*** Dataset entries ***

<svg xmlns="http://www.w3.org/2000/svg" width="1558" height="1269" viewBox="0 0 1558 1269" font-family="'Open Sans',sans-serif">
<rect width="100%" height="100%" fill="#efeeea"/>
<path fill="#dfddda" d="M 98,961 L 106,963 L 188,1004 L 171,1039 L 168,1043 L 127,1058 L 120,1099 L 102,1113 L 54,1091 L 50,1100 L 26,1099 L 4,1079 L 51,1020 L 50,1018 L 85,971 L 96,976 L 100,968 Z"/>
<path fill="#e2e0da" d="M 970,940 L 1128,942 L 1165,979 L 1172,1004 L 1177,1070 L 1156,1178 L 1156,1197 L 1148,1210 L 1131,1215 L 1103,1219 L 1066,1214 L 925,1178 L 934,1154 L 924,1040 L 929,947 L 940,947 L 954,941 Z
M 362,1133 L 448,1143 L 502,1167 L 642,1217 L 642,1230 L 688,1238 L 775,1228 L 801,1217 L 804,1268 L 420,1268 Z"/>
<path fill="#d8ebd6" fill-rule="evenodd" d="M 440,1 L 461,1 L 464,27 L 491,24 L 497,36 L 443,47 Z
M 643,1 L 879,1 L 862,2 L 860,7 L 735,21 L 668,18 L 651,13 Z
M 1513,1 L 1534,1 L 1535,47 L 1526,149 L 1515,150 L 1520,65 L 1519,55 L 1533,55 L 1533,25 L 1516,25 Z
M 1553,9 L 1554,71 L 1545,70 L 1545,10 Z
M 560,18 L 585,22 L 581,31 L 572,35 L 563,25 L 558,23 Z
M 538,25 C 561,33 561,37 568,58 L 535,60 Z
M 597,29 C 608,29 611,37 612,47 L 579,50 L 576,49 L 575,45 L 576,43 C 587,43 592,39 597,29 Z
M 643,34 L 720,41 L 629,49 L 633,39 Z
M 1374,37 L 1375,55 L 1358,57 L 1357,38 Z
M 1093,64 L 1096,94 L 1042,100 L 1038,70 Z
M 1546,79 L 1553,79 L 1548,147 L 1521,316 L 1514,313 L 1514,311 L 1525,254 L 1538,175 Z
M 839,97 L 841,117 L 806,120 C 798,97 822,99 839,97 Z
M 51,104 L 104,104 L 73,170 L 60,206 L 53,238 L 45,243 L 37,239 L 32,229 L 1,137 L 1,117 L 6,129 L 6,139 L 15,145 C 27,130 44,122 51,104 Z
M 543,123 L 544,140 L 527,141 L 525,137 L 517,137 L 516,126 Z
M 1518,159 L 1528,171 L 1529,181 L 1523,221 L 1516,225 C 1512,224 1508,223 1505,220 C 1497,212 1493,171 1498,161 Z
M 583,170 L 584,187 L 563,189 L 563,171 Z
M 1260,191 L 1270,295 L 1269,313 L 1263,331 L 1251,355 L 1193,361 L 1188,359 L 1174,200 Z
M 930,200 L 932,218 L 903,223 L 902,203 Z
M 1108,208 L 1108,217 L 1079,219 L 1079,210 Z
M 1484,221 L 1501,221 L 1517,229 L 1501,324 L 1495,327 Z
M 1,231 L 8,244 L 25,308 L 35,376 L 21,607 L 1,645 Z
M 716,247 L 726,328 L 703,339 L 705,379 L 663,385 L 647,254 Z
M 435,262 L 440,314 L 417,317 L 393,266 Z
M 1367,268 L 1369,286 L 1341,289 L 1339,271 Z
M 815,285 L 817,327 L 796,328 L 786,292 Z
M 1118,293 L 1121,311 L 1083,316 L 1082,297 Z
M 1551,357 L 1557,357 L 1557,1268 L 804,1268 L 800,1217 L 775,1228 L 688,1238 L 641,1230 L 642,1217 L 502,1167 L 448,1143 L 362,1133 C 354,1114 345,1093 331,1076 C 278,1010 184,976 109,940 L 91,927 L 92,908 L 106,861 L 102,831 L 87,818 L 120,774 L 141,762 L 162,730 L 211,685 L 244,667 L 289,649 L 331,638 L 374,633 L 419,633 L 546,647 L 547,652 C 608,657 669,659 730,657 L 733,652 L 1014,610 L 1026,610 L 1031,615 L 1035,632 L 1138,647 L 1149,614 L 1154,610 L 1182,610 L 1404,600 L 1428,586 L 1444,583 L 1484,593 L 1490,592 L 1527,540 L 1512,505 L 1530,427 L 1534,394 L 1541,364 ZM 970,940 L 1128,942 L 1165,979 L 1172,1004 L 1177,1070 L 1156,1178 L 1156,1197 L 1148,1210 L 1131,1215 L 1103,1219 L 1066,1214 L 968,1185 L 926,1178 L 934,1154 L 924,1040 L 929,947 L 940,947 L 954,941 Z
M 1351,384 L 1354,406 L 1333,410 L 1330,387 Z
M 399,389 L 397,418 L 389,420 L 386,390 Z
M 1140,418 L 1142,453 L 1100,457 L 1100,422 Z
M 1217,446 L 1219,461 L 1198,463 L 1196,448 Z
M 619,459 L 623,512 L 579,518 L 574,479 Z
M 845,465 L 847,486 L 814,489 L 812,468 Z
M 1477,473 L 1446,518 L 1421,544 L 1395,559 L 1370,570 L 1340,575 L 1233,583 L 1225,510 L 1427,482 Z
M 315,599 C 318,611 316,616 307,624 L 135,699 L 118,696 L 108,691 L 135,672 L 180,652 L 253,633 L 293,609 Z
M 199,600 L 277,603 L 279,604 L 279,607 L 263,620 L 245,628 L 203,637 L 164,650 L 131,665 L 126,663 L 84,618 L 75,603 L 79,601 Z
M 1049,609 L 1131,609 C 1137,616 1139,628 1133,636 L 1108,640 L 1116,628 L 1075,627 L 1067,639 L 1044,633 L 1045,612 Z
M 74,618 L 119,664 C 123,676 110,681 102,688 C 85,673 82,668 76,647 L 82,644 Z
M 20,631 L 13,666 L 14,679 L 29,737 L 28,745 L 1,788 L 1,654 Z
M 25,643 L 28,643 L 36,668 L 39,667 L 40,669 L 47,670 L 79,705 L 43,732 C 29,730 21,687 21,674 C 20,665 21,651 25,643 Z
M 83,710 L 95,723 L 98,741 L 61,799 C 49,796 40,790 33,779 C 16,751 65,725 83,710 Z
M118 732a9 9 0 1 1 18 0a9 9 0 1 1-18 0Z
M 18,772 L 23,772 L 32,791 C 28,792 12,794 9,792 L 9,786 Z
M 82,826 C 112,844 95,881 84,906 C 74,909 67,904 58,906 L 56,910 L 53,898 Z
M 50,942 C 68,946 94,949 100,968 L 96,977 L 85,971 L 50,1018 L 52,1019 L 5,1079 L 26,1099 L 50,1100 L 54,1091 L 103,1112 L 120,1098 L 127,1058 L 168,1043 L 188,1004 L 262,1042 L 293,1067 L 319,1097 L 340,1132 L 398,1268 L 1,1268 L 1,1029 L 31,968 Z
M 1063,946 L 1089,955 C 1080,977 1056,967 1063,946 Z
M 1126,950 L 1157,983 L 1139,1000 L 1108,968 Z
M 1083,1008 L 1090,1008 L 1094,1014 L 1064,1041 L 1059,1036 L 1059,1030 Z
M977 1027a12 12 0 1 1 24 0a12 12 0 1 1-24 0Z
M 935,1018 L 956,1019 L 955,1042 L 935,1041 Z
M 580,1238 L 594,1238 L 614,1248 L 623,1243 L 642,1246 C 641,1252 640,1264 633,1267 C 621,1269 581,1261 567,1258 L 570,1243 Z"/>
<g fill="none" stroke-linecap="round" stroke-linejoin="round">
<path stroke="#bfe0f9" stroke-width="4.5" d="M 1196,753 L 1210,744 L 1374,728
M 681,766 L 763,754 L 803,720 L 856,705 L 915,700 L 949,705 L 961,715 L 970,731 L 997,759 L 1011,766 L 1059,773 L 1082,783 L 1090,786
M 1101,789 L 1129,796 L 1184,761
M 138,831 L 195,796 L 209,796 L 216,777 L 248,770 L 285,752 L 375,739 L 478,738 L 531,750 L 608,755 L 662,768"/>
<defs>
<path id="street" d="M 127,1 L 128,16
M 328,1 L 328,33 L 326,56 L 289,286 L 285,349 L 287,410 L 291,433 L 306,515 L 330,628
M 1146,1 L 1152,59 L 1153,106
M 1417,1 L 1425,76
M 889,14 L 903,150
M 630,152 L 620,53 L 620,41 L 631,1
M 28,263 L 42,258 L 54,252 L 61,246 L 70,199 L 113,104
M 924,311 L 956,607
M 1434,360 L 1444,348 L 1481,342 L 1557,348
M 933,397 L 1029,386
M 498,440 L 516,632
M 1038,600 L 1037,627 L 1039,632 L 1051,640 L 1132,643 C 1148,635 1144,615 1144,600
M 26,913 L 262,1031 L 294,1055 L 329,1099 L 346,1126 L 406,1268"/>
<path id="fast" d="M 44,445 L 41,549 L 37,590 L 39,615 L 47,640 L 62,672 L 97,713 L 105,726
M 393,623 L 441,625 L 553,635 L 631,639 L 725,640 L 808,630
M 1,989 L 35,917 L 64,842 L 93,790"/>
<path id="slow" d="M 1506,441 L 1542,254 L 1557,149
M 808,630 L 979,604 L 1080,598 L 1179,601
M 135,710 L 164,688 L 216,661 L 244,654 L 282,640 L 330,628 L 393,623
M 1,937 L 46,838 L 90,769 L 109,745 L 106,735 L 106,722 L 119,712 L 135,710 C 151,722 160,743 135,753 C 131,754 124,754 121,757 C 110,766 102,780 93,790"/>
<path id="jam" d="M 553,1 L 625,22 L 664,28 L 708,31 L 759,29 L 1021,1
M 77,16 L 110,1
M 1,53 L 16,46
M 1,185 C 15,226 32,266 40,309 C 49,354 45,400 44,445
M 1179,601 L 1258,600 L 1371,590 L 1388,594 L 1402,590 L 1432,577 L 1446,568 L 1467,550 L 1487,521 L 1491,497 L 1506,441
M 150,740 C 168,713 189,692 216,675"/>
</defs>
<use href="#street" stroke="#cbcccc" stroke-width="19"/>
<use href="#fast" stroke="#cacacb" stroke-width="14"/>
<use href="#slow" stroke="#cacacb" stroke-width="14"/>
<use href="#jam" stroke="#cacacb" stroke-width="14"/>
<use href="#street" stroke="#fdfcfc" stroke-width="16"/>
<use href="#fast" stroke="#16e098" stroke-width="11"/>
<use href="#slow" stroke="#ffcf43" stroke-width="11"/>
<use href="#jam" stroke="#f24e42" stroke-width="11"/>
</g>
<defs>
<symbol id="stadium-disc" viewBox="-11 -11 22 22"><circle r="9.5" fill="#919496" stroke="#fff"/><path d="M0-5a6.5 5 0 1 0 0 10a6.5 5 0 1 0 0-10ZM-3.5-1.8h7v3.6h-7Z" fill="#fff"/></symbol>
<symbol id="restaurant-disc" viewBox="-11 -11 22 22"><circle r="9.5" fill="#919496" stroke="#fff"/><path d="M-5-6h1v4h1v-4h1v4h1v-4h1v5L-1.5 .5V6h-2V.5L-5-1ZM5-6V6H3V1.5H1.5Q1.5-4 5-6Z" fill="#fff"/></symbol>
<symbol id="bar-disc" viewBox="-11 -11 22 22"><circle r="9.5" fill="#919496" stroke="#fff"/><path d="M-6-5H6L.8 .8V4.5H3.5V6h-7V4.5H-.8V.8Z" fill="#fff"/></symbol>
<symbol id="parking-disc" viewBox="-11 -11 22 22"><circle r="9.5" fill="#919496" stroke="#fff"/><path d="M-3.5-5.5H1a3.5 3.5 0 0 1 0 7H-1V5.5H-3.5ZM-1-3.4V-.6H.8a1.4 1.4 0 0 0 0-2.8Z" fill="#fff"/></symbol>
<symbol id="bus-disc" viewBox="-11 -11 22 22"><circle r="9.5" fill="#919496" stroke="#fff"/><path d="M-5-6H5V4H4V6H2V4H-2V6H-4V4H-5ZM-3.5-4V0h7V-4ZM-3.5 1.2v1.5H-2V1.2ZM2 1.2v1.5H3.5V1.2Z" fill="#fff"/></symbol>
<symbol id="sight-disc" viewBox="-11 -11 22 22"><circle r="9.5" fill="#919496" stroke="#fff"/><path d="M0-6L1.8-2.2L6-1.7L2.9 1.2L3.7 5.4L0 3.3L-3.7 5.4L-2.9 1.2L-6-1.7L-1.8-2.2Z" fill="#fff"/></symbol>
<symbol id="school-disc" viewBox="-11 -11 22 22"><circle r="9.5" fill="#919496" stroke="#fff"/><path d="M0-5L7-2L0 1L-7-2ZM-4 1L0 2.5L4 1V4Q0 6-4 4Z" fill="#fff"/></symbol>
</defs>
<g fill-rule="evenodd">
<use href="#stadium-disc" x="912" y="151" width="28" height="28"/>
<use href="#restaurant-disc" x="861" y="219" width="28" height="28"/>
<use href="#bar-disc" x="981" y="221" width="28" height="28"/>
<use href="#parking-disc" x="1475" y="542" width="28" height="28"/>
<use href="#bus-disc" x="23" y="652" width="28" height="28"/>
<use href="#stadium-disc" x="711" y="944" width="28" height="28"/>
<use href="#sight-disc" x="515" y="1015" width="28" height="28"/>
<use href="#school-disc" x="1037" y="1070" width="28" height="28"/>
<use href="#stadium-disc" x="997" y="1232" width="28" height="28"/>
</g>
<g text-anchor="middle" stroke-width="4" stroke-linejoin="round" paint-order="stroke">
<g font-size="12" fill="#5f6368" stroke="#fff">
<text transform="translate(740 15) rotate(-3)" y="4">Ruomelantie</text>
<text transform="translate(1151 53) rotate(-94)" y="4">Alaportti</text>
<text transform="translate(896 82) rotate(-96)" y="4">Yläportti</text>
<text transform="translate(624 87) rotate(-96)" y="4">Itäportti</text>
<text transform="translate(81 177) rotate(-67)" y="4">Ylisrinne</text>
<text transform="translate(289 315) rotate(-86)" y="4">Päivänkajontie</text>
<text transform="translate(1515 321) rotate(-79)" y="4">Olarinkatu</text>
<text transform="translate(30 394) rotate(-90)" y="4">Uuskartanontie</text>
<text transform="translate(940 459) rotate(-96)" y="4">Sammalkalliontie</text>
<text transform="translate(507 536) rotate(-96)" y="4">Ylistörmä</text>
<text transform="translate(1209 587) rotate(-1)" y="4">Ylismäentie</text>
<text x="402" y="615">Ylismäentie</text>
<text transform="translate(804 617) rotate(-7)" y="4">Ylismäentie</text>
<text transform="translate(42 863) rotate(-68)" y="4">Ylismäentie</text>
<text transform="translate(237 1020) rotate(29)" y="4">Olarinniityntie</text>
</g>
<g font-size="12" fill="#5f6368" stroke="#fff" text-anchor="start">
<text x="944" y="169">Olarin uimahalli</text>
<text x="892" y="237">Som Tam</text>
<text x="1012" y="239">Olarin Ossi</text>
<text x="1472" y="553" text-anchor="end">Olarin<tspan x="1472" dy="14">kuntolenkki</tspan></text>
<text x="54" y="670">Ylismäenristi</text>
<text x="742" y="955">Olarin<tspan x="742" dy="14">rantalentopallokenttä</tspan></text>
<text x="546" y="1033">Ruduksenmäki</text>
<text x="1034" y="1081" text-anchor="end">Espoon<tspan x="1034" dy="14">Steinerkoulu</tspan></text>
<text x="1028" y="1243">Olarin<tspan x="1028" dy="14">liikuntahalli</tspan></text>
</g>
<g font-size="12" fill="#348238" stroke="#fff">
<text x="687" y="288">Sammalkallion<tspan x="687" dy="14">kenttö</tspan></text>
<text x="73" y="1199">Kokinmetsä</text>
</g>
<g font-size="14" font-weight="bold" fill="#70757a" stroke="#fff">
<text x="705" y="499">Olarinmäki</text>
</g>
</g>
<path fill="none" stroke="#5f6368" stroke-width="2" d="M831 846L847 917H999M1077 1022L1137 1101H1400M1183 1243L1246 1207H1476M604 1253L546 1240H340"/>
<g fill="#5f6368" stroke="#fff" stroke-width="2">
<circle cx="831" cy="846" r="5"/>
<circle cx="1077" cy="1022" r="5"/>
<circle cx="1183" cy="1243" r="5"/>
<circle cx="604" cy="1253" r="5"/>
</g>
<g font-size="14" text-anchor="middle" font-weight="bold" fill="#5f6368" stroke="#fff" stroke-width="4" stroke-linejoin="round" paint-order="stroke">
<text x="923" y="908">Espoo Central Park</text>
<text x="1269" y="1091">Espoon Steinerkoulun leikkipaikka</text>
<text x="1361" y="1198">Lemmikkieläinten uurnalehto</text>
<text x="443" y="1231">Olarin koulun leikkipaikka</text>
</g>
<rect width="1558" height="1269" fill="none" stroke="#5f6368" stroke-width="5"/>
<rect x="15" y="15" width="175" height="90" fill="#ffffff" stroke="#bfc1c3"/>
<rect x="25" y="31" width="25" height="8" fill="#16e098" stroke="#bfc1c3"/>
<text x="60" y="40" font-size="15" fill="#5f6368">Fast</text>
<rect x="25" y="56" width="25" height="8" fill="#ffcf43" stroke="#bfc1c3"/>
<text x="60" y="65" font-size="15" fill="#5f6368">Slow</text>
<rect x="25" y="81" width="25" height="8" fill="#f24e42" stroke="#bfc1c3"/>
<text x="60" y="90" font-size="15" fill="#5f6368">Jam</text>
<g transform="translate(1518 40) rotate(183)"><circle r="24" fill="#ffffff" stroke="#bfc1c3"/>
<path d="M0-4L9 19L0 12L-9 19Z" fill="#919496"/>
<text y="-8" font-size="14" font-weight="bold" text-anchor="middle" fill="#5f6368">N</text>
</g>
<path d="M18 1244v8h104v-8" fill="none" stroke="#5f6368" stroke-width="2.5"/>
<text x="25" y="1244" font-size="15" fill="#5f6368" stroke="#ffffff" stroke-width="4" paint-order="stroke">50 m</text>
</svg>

*** End of Dataset entries ***

## [Exercise]
Reproduce exactly the stretch of the material above that starts at the line with "M118 732a9 9 0 1 1 18 0a9 9 0 1 1-18 0Z" and ends at the line with "1210,744 L 1374,728", both included, and nothing else.

## [Response to the exercise]
M118 732a9 9 0 1 1 18 0a9 9 0 1 1-18 0Z
M 18,772 L 23,772 L 32,791 C 28,792 12,794 9,792 L 9,786 Z
M 82,826 C 112,844 95,881 84,906 C 74,909 67,904 58,906 L 56,910 L 53,898 Z
M 50,942 C 68,946 94,949 100,968 L 96,977 L 85,971 L 50,1018 L 52,1019 L 5,1079 L 26,1099 L 50,1100 L 54,1091 L 103,1112 L 120,1098 L 127,1058 L 168,1043 L 188,1004 L 262,1042 L 293,1067 L 319,1097 L 340,1132 L 398,1268 L 1,1268 L 1,1029 L 31,968 Z
M 1063,946 L 1089,955 C 1080,977 1056,967 1063,946 Z
M 1126,950 L 1157,983 L 1139,1000 L 1108,968 Z
M 1083,1008 L 1090,1008 L 1094,1014 L 1064,1041 L 1059,1036 L 1059,1030 Z
M977 1027a12 12 0 1 1 24 0a12 12 0 1 1-24 0Z
M 935,1018 L 956,1019 L 955,1042 L 935,1041 Z
M 580,1238 L 594,1238 L 614,1248 L 623,1243 L 642,1246 C 641,1252 640,1264 633,1267 C 621,1269 581,1261 567,1258 L 570,1243 Z"/>
<g fill="none" stroke-linecap="round" stroke-linejoin="round">
<path stroke="#bfe0f9" stroke-width="4.5" d="M 1196,753 L 1210,744 L 1374,728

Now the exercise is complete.